- The paper introduces the WIKIWHY dataset featuring over 9,000 cause-effect QA pairs with detailed rationales from Wikipedia.
- It reveals that advanced LLMs struggle to generate high-quality explanations, with human evaluations scoring them below 40% satisfaction.
- New evaluation metrics are proposed to measure commonsense reasoning in explanations, guiding future improvements in language models.
Introduction to the Challenge
LLMs are continually pushed to their limits as new benchmarks are designed to assess their capabilities. Particularly in the domain of question answering (QA), benchmarks have become an important tool to measure models' abilities to reason with and about language. However, assessing the reasoning capability of models is an enormous and complex task, especially when attempting to understand their grasp of commonsense knowledge and reasoning.
The Significance of 'Why' Questions
One of the critical components of reasoning is being able to explain why something is the case. 'Why' questions are unique in that they demand an explanation that is more than just a retrieval of facts—they require an understanding of cause and effect.
'Why' questions are often underrepresented in QA datasets, despite being essential to reasoning. Existing datasets tend to focus on questions that can be answered with concrete facts, such as "Who", "What", "When", and "Where". These questions can usually be answered by patterns that do not rely on a deep understanding or reasoning about how things work.
Introducing the WIKIWHY Dataset
The WIKIWHY dataset addresses this gap by focusing on generating explanations for cause-and-effect relations. Each entry in the dataset consists of a question-answer pair, along with a rationale that explains the cause leading to the effect. Built upon facts sourced from Wikipedia across diverse topics, the dataset comprises over 9,000 such QA rationale triples.
The dataset not only presents an opportunity to challenge LLMs but also to explore the implicit commonsense assumptions that may not be evident in texts alone. The ability to infer and articulate the reasoning behind cause-and-effect relationships is a novel task formulated to probe LLMs' reasoning abilities.

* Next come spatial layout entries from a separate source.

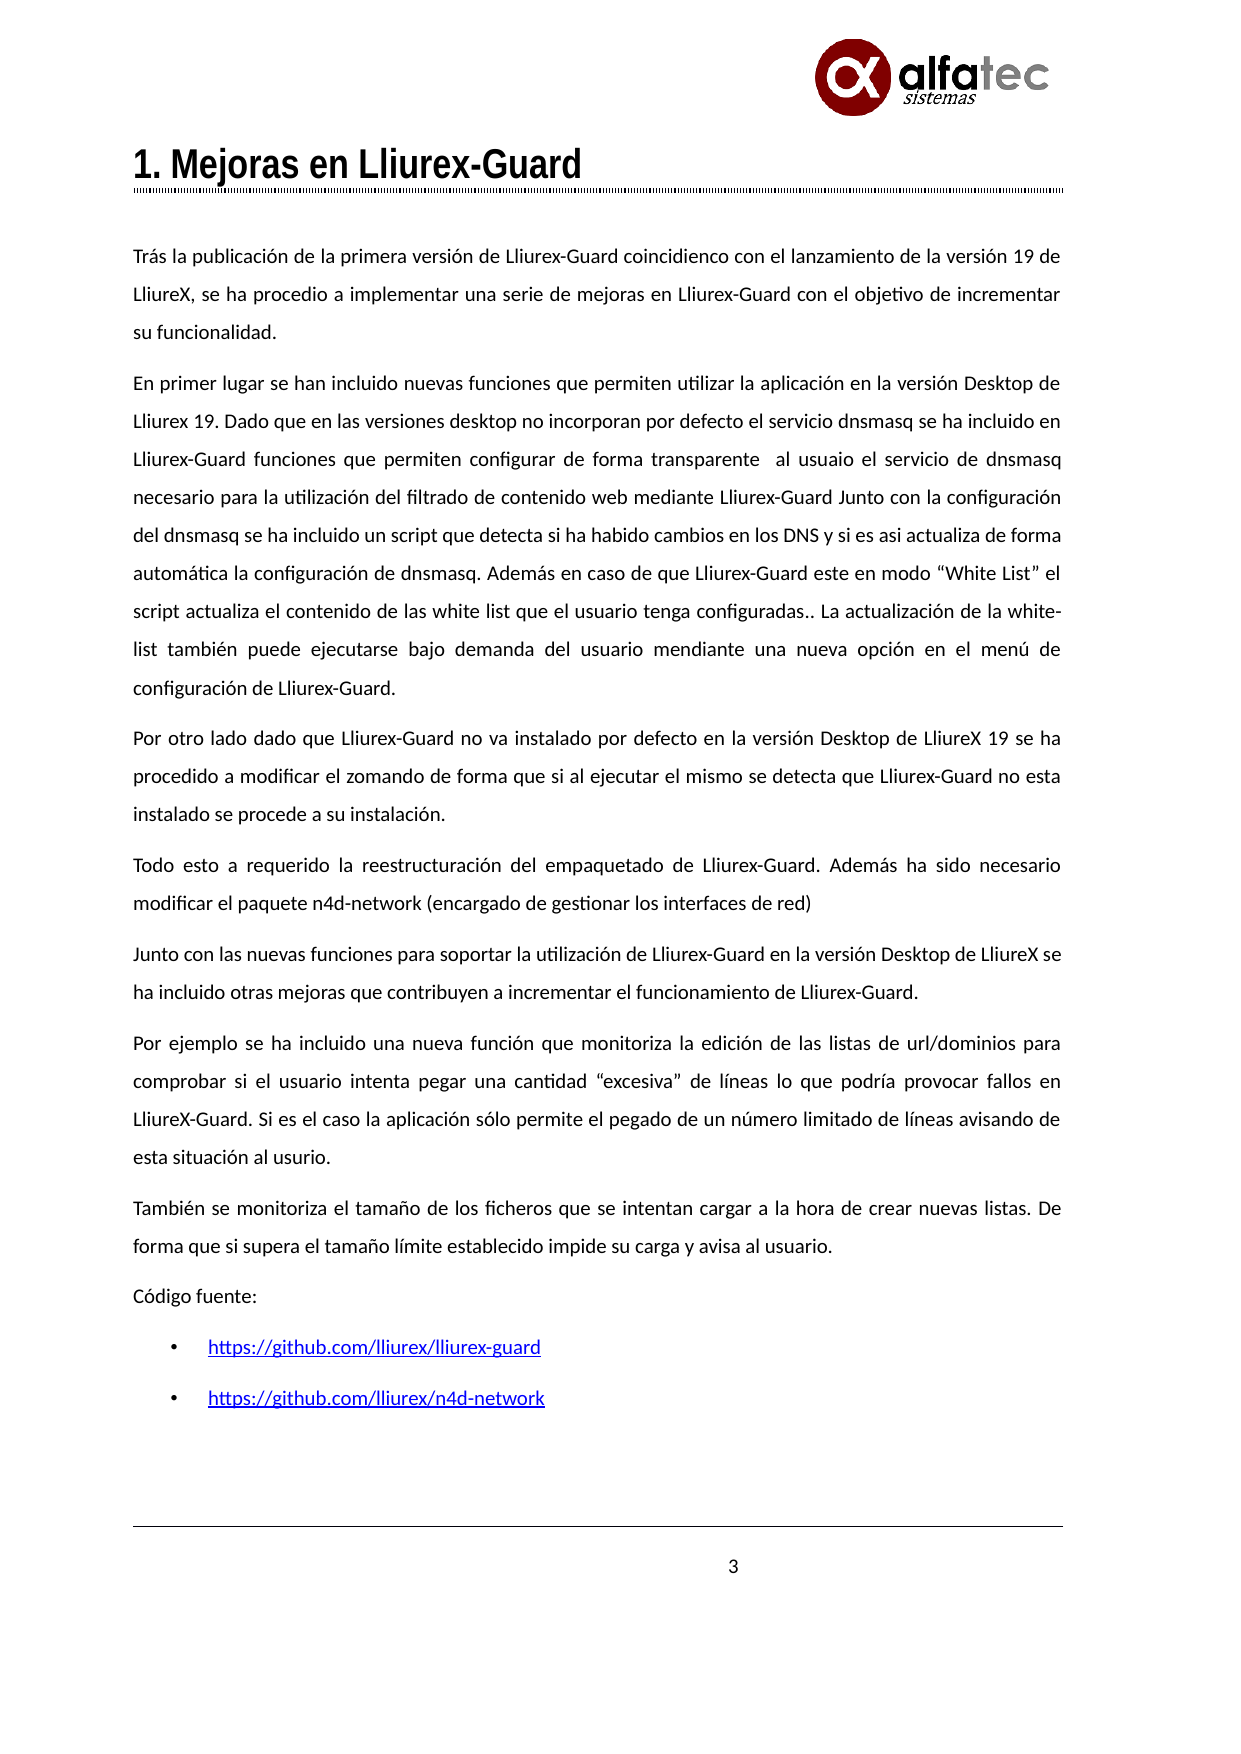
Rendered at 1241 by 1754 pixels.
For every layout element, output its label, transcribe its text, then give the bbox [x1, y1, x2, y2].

text Código fuente: [133, 1283, 1063, 1309]
text Trás la publicación de la primera versión de Lliurex-Guard coincidienco con el lanzamiento de la versión 19 de LliureX, se ha procedio a implementar una serie de mejoras en Lliurex-Guard con el objetivo de incrementar su funcionalidad. [133, 243, 1063, 344]
text Junto con las nuevas funciones para soportar la utilización de Lliurex-Guard en la versión Desktop de LliureX se ha incluido otras mejoras que contribuyen a incrementar el funcionamiento de Lliurex-Guard. [133, 941, 1063, 1004]
subtitle Mejoras en Lliurex-Guard [133, 148, 1063, 193]
text También se monitoriza el tamaño de los ficheros que se intentan cargar a la hora de crear nuevas listas. De forma que si supera el tamaño límite establecido impide su carga y avisa al usuario. [133, 1195, 1063, 1258]
text Por otro lado dado que Lliurex-Guard no va instalado por defecto en la versión Desktop de LliureX 19 se ha procedido a modificar el zomando de forma que si al ejecutar el mismo se detecta que Lliurex-Guard no esta instalado se procede a su instalación. [133, 725, 1063, 827]
text Todo esto a requerido la reestructuración del empaquetado de Lliurex-Guard. Además ha sido necesario modificar el paquete n4d-network (encargado de gestionar los interfaces de red) [133, 852, 1063, 916]
list https://github.com/lliurex/n4d-network [170, 1385, 1063, 1410]
text En primer lugar se han incluido nuevas funciones que permiten utilizar la aplicación en la versión Desktop de Lliurex 19. Dado que en las versiones desktop no incorporan por defecto el servicio dnsmasq se ha incluido en Lliurex-Guard funciones que permiten configurar de forma transparente al usuaio el servicio de dnsmasq necesario para la utilización del filtrado de contenido web mediante Lliurex-Guard Junto con la configuración del dnsmasq se ha incluido un script que detecta si ha habido cambios en los DNS y si es asi actualiza de forma automática la configuración de dnsmasq. Además en caso de que Lliurex-Guard este en modo “White List” el script actualiza el contenido de las white list que el usuario tenga configuradas.. La actualización de la white-list también puede ejecutarse bajo demanda del usuario mendiante una nueva opción en el menú de configuración de Lliurex-Guard. [133, 370, 1063, 700]
list https://github.com/lliurex/lliurex-guard [170, 1334, 1063, 1359]
text Por ejemplo se ha incluido una nueva función que monitoriza la edición de las listas de url/dominios para comprobar si el usuario intenta pegar una cantidad “excesiva” de líneas lo que podría provocar fallos en LliureX-Guard. Si es el caso la aplicación sólo permite el pegado de un número limitado de líneas avisando de esta situación al usurio. [133, 1030, 1063, 1169]
picture [815, 39, 1050, 116]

Experiments and Key Findings
When evaluating the WIKIWHY dataset, experiments revealed that even sophisticated generative models like GPT-3 encounter difficulties when attempting to produce high-quality explanations for the cause-effect relations. Human evaluations further highlighted the scope for improvement, noting that the models were satisfactory less than 40% of the time.
Explanations generated by LLMs often simply reiterated the causal relationship rather than explaining the mechanics underneath. This observation highlights a potential area of focus in understanding and improving commonsense reasoning within LLMs. The researchers also introduced new evaluation metrics to better assess the quality of reasoning demonstrated by LLMs.
Conclusion
The creation of the WIKIWHY dataset represents a significant step toward better understanding the reasoning abilities of LLMs. It also sheds light on the complexities involved in generating explanations that require an understanding of cause-and-effect relationships. As AI continues to evolve, resources like WIKIWHY provide valuable benchmarks for facilitating and tracking progress in AI reasoning capabilities.